Je lui glissai un « merci » à mi-voix, incapable de faire autre chose.
« J'y vais, fit mon amie en se levant. Je vais dormir pour être en forme demain matin. Tu devrais faire pareil. »
J'aurais aimé pouvoir la supplier de rester encore un peu avec moi, mais les mots se coincèrent dans ma gorge, sans en sortir, et je la regardai s'en aller, et glisser une de ses mèches brunes dans son chignon décoiffé.
Je respirai un grand coup. Ses paroles m'avaient fait du bien. Pourtant, il me manquait encore quelque chose... J'aurai aimé revoir mes parents une dernière fois, les serrer dans mes bras, leur dire que j'étais devenu un guerrier, qu'ils pouvaient être fiers de moi, tout leur raconter, pleurer, me faire consoler, leur demander pourquoi Yohito était parti...ou au moins leur dire au revoir...
Une tache floue rouge apparut à l'est. Ace. Il partait de temps en temps chasser seul. Il se nourrissait aussi bien de fruits et plantes de toutes sortes que d'animaux sauvages des forêts.
Je me levai en l'attendant.
La tache grossit, et bientôt, je pus le distinguer plus nettement. Ses grandes ailes poussaient de puissants battements qui le rapprochaient de moi. Le sol trembla légèrement lorsque mon éclateil se posa sur la falaise.

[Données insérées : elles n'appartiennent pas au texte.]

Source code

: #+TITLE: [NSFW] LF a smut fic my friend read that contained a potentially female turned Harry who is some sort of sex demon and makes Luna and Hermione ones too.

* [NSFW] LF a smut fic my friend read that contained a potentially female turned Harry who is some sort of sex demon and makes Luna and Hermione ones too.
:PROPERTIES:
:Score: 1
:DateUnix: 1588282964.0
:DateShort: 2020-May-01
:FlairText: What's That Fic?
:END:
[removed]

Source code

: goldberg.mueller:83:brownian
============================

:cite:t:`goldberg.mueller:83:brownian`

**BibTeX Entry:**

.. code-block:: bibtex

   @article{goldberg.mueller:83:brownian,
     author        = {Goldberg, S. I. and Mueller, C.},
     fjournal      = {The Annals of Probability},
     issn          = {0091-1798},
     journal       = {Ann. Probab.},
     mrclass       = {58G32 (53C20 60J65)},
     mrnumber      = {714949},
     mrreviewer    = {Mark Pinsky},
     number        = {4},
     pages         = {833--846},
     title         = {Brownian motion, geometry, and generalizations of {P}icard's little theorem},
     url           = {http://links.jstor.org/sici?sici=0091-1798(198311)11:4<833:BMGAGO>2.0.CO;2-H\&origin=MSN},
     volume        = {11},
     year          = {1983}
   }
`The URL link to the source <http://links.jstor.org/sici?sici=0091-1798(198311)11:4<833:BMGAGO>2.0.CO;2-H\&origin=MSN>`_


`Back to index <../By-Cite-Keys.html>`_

« Heee ! fit-il doucement. Ça va pas ? »
Sans rien dire, je passai ma main sur ses petites cornes de chaque côté de son crâne. Il plaqua le dessus de sa tête contre moi, comme il le faisait toujours pour montrer son affection. Je gratouillai ses écailles le long de ses épines dorsales. Celles-ci étaient très courtes et épaisses, pas du tout pointues en haut, puis s'affinaient et s'allongeaient en descendant jusqu'au bout gelé de sa queue. S'il avait été un chat, Ace aurait sûrement ronronné.
Ce n'est qu'à cet instant que je remarquai qu'il tenait quelque chose dans les griffes de ses pattes arrières. Curieux, j'observai cet objet, mais les ailes de mon dragon le cachait à ma vue.

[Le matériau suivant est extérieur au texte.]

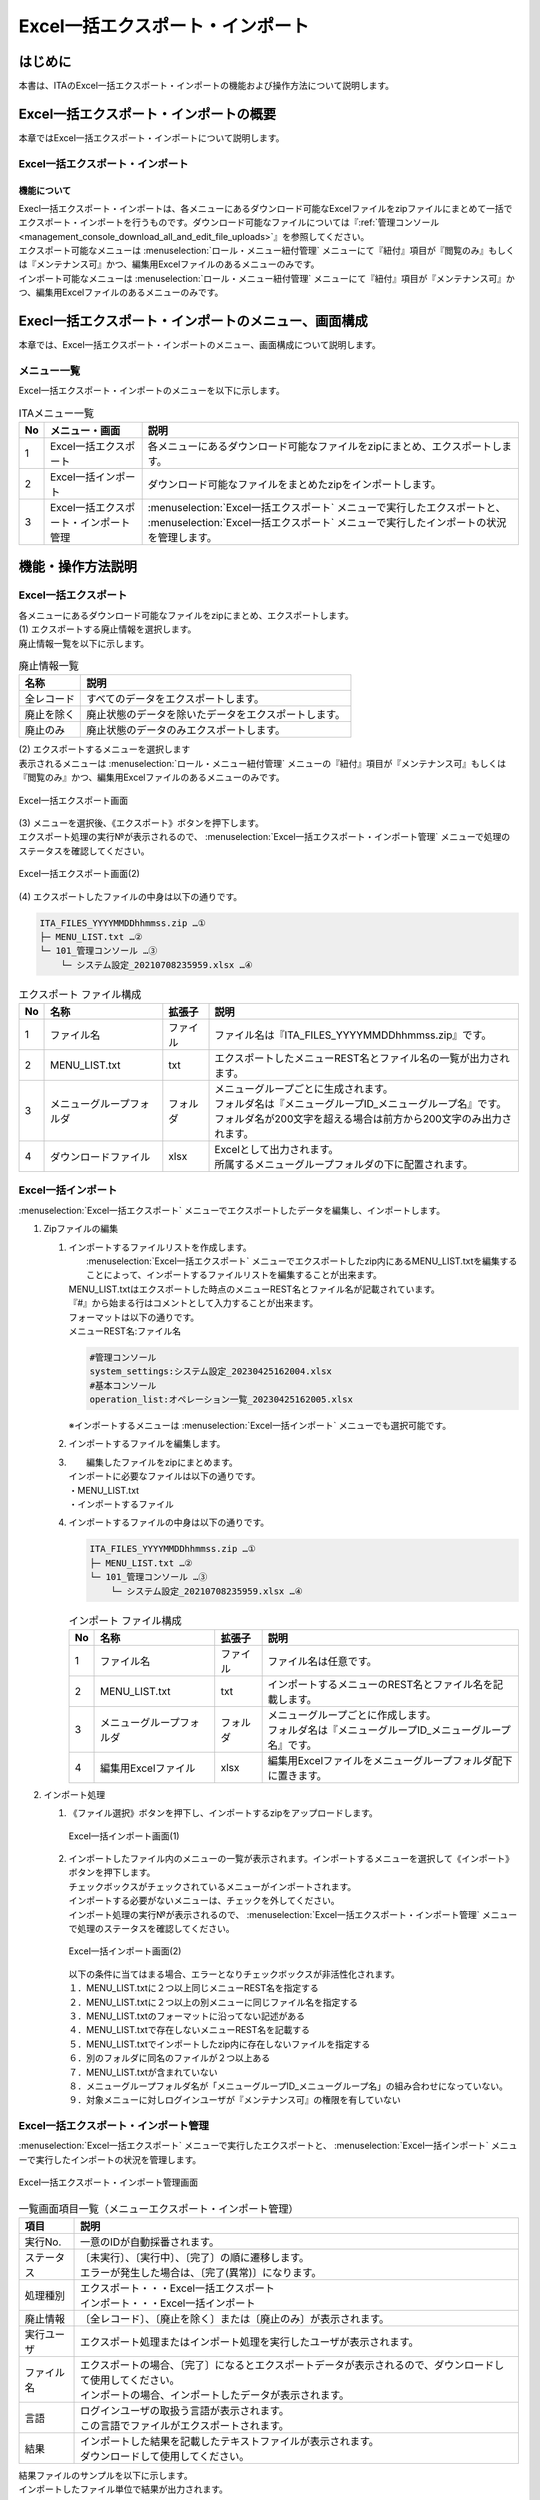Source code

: ==========================================
Excel一括エクスポート・インポート
==========================================

はじめに
========

| 本書は、ITAのExcel一括エクスポート・インポートの機能および操作方法について説明します。

Excel一括エクスポート・インポートの概要
=======================================

| 本章ではExcel一括エクスポート・インポートについて説明します。

Excel一括エクスポート・インポート
---------------------------------

機能について
^^^^^^^^^^^^

| Execl一括エクスポート・インポートは、各メニューにあるダウンロード可能なExcelファイルをzipファイルにまとめて一括でエクスポート・インポートを行うものです。ダウンロード可能なファイルについては『\ :ref:`管理コンソール<management_console_download_all_and_edit_file_uploads>`\』を参照してください。
| エクスポート可能なメニューは :menuselection:`ロール・メニュー紐付管理` メニューにて『紐付』項目が『閲覧のみ』もしくは『メンテナンス可』かつ、編集用Excelファイルのあるメニューのみです。
| インポート可能なメニューは :menuselection:`ロール・メニュー紐付管理` メニューにて『紐付』項目が『メンテナンス可』かつ、編集用Excelファイルのあるメニューのみです。

Execl一括エクスポート・インポートのメニュー、画面構成
=====================================================

| 本章では、Excel一括エクスポート・インポートのメニュー、画面構成について説明します。

メニュー一覧
-------------

| Excel一括エクスポート・インポートのメニューを以下に示します。

.. list-table:: ITAメニュー一覧
   :header-rows: 1
   :align: left

   * - No
     - メニュー・画面
     - 説明
   * - 1
     - Excel一括エクスポート
     - 各メニューにあるダウンロード可能なファイルをzipにまとめ、エクスポートします。
   * - 2
     - Excel一括インポート
     - ダウンロード可能なファイルをまとめたzipをインポートします。
   * - 3
     - Excel一括エクスポート・インポート管理
     -  :menuselection:`Excel一括エクスポート` メニューで実行したエクスポートと、 :menuselection:`Excel一括エクスポート` メニューで実行したインポートの状況を管理します。

機能・操作方法説明
==================

Excel一括エクスポート
---------------------

| 各メニューにあるダウンロード可能なファイルをzipにまとめ、エクスポートします。

| (1) エクスポートする廃止情報を選択します。
| 廃止情報一覧を以下に示します。

.. list-table:: 廃止情報一覧
   :header-rows: 1
   :align: left

   * - 名称
     - 説明
   * - 全レコード
     - すべてのデータをエクスポートします。
   * - 廃止を除く
     - 廃止状態のデータを除いたデータをエクスポートします。
   * - 廃止のみ
     - 廃止状態のデータのみエクスポートします。

| (2) エクスポートするメニューを選択します
| 表示されるメニューは :menuselection:`ロール・メニュー紐付管理` メニューの『紐付』項目が『メンテナンス可』もしくは『閲覧のみ』かつ、編集用Excelファイルのあるメニューのみです。

.. figure:: ../../../images/ja/export_import/excel_export_menu_list.png
   :width: 800px
   :alt: Excel一括エクスポート メニューリスト
   :align: center

   Excel一括エクスポート画面

| (3) メニューを選択後、《エクスポート》ボタンを押下します。
| エクスポート処理の実行№が表示されるので、 :menuselection:`Excel一括エクスポート・インポート管理` メニューで処理のステータスを確認してください。

.. figure:: ../../../images/ja/export_import/excel_export_execute.gif
   :width: 800px
   :alt: Excel一括エクスポート エクスポート実行
   :align: center

   Excel一括エクスポート画面(2)

| (4) エクスポートしたファイルの中身は以下の通りです。

.. code-block::
   :name: エクスポート ファイル構成

   ITA_FILES_YYYYMMDDhhmmss.zip …①                                     
   ├─ MENU_LIST.txt …②
   └─ 101_管理コンソール …③
       └─ システム設定_20210708235959.xlsx …④
  
.. list-table:: エクスポート ファイル構成
   :header-rows: 1
   :align: left

   * - No
     - 名称
     - 拡張子
     - 説明
   * - 1
     - ファイル名
     - ファイル
     - ファイル名は『ITA_FILES_YYYYMMDDhhmmss.zip』です。
   * - 2
     - MENU_LIST.txt
     - txt
     - エクスポートしたメニューREST名とファイル名の一覧が出力されます。
   * - 3
     - メニューグループフォルダ
     - フォルダ
     - | メニューグループごとに生成されます。
       | フォルダ名は『メニューグループID_メニューグループ名』です。
       | フォルダ名が200文字を超える場合は前方から200文字のみ出力されます。
   * - 4
     - ダウンロードファイル
     - xlsx
     - | Excelとして出力されます。
       | 所属するメニューグループフォルダの下に配置されます。


Excel一括インポート
-------------------

|  :menuselection:`Excel一括エクスポート` メニューでエクスポートしたデータを編集し、インポートします。

1. Zipファイルの編集

   #. | インポートするファイルリストを作成します。
      |  :menuselection:`Excel一括エクスポート` メニューでエクスポートしたzip内にあるMENU_LIST.txtを編集することによって、インポートするファイルリストを編集することが出来ます。
      | MENU_LIST.txtはエクスポートした時点のメニューREST名とファイル名が記載されています。
      | 『#』から始まる行はコメントとして入力することが出来ます。
      | フォーマットは以下の通りです。
      | メニューREST名:ファイル名

      .. code-block::
         :name: MENU_LIST.txt

         #管理コンソール
         system_settings:システム設定_20230425162004.xlsx                                     
         #基本コンソール
         operation_list:オペレーション一覧_20230425162005.xlsx

      | ※インポートするメニューは :menuselection:`Excel一括インポート` メニューでも選択可能です。

   #. インポートするファイルを編集します。

   #. |  編集したファイルをzipにまとめます。
      | インポートに必要なファイルは以下の通りです。
      | ・MENU_LIST.txt
      | ・インポートするファイル

   #. | インポートするファイルの中身は以下の通りです。

      .. code-block::
         :name: インポート ファイル構成

         ITA_FILES_YYYYMMDDhhmmss.zip …①                                     
         ├─ MENU_LIST.txt …②
         └─ 101_管理コンソール …③
             └─ システム設定_20210708235959.xlsx …④

      .. list-table:: インポート ファイル構成
         :header-rows: 1
         :align: left

         * - No
           - 名称
           - 拡張子
           - 説明
         * - 1
           - ファイル名
           - ファイル
           - ファイル名は任意です。
         * - 2
           - MENU_LIST.txt
           - txt
           - インポートするメニューのREST名とファイル名を記載します。
         * - 3
           - メニューグループフォルダ
           - フォルダ
           - | メニューグループごとに作成します。
             | フォルダ名は『メニューグループID_メニューグループ名』です。
         * - 4
           - 編集用Excelファイル
           - xlsx
           - 編集用Excelファイルをメニューグループフォルダ配下に置きます。

2. インポート処理

   #. | 《ファイル選択》ボタンを押下し、インポートするzipをアップロードします。

      .. figure:: ../../../images/ja/export_import/excel_upload_execute.gif
         :width: 800px
         :alt: Excel一括インポート アップロード実行
         :align: center

         Excel一括インポート画面(1)

   #. | インポートしたファイル内のメニューの一覧が表示されます。インポートするメニューを選択して《インポート》ボタンを押下します。
      | チェックボックスがチェックされているメニューがインポートされます。
      | インポートする必要がないメニューは、チェックを外してください。
      | インポート処理の実行№が表示されるので、 :menuselection:`Excel一括エクスポート・インポート管理` メニューで処理のステータスを確認してください。

      .. figure:: ../../../images/ja/export_import/excel_import_menu_list.png
         :width: 800px
         :alt: Excel一括インポートメニューリスト
         :align: center

         Excel一括インポート画面(2)

      | 以下の条件に当てはまる場合、エラーとなりチェックボックスが非活性化されます。
      | １．MENU_LIST.txtに２つ以上同じメニューREST名を指定する
      | ２．MENU_LIST.txtに２つ以上の別メニューに同じファイル名を指定する
      | ３．MENU_LIST.txtのフォーマットに沿ってない記述がある
      | ４．MENU_LIST.txtで存在しないメニューREST名を記載する
      | ５．MENU_LIST.txtでインポートしたzip内に存在しないファイルを指定する
      | ６．別のフォルダに同名のファイルが２つ以上ある
      | ７．MENU_LIST.txtが含まれていない
      | ８．メニューグループフォルダ名が「メニューグループID_メニューグループ名」の組み合わせになっていない。
      | ９．対象メニューに対しログインユーザが『メンテナンス可』の権限を有していない

Excel一括エクスポート・インポート管理
-------------------------------------

|  :menuselection:`Excel一括エクスポート` メニューで実行したエクスポートと、 :menuselection:`Excel一括インポート` メニューで実行したインポートの状況を管理します。

.. figure:: ../../../images/ja/export_import/excel_export_import_list.png
   :width: 800px
   :alt: Excel一括エクスポート・インポート管理
   :align: center

   Excel一括エクスポート・インポート管理画面

.. list-table:: 一覧画面項目一覧（メニューエクスポート・インポート管理）
   :header-rows: 1
   :align: left

   * - 項目
     - 説明
   * - 実行No.
     - 一意のIDが自動採番されます。
   * - ステータス
     - | 〔未実行〕、〔実行中〕、〔完了〕の順に遷移します。
       | エラーが発生した場合は、〔完了(異常)〕になります。
   * - 処理種別
     - | エクスポート・・・Excel一括エクスポート
       | インポート・・・Excel一括インポート
   * - 廃止情報
     - 〔全レコード〕、〔廃止を除く〕または〔廃止のみ〕が表示されます。
   * - 実行ユーザ
     - エクスポート処理またはインポート処理を実行したユーザが表示されます。
   * - ファイル名
     - | エクスポートの場合、〔完了〕になるとエクスポートデータが表示されるので、ダウンロードして使用してください。
       | インポートの場合、インポートしたデータが表示されます。 
   * - 言語
     - | ログインユーザの取扱う言語が表示されます。
       | この言語でファイルがエクスポートされます。 
   * - 結果
     - | インポートした結果を記載したテキストファイルが表示されます。
       | ダウンロードして使用してください。

| 結果ファイルのサンプルを以下に示します。
| インポートしたファイル単位で結果が出力されます。

.. code-block::

   101_管理コンソール:10101_システム設定
   入力ファイル:システム設定_20230425155441.xlsx

   登録: 0件
   更新: 2件
   廃止: 1件
   復活: 1件
   エラー: 0件

   202_Ansible-Legacy:20201_Movement一覧
   入力ファイル:Movement一覧_20230425155442.xlsx

   登録: 0件
   更新: 0件
   廃止: 0件
   復活: 0件
   エラー: 1件
   movement_name: ['必須項目です。:(12行目)']

   202_Ansible-Legacy:20202_Playbook素材集
   入力ファイル:Playbook素材集_20230425155443.xlsx
   このメニューの編集用Excelファイルではありません。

« Tiens, j'allais oublier, déclara-t-il, j'ai une surprise pour toi.
-Mais...pourquoi ? Et...
-Tu avais l'air triste, et... je voulais te faire plaisir, »me coupa-t-il.
Il plongea son profond regard sable dans le mien.
« Tu n'es jamais retourné dans les ruines de ton ancienne maison, n'est-ce pas ? »
Je secouai la tête, et articulai avec difficulté :
« Je ne vois pas vraiment ce que j'aurai pu y trouver à part de mauvais souvenirs.
-Mais moi, je sais... tu m'as tout raconté dans les détails. Tes parents sont morts près de ta maison. Je m'en souvenais. Alors... ça m'a pris un peu de temps, mais...j'ai fouillé sous les débris, et j'ai trouvé ça. »
Il écarta son aile, le prit dans sa gueule, et me présenta l'objet. Une épée. Splendide. Pas trop fine, pas trop large, lourde juste comme il fallait... De sa garde argentée ressortait des motifs légèrement en relief représentant des feuilles, des tiges et d'autres plantes d'un vert sombre discret, s'enroulant tout autour. Sa lame, quoique usée et émoussée, semblait encore en bon état. Émerveillé, je restais bouche-bée. Je posai délicatement mes doigts sur les lanières de cuir de la poignée, retirai l'arme de son simple fourreau dorsal couvrant seulement la pointe et le milieu de l'épée, et fendis l'air. Parfaitement équilibrée. Je retournai l'objet, et mes yeux s'emplirent de larmes quand enfin je compris. De l'autre côté de la garde, sous le pommeau en forme de flamme, subsistait une inscription encore lisible. « Wargen, Gardien Nocturne ». Cette arme...était celle de mon père.
Un regain de courage m'envahit alors. Désormais, autre chose que le village me relierait à mes parents. Et c'est en me battant avec l'épée de mon père que je voulais leur rendre honneur. Pas en restant à me lamenter là où je me sentais en sécurité.
Je tournai mon regard vers mon dragon, et passai mes bras autour de son cou dans un élan de gratitude et d'affection.
« Merci Ace, murmurai-je.
-Ne dis rien. Je savais que ça te ferait plaisir. »
Je sanglai le fourreau de cuir dans mon dos, et y glissai la lame. Et c'est sous la lumière du crépuscule que je me promis une chose : ne jamais abandonner mes rêves. Quoiqu'il en coûte.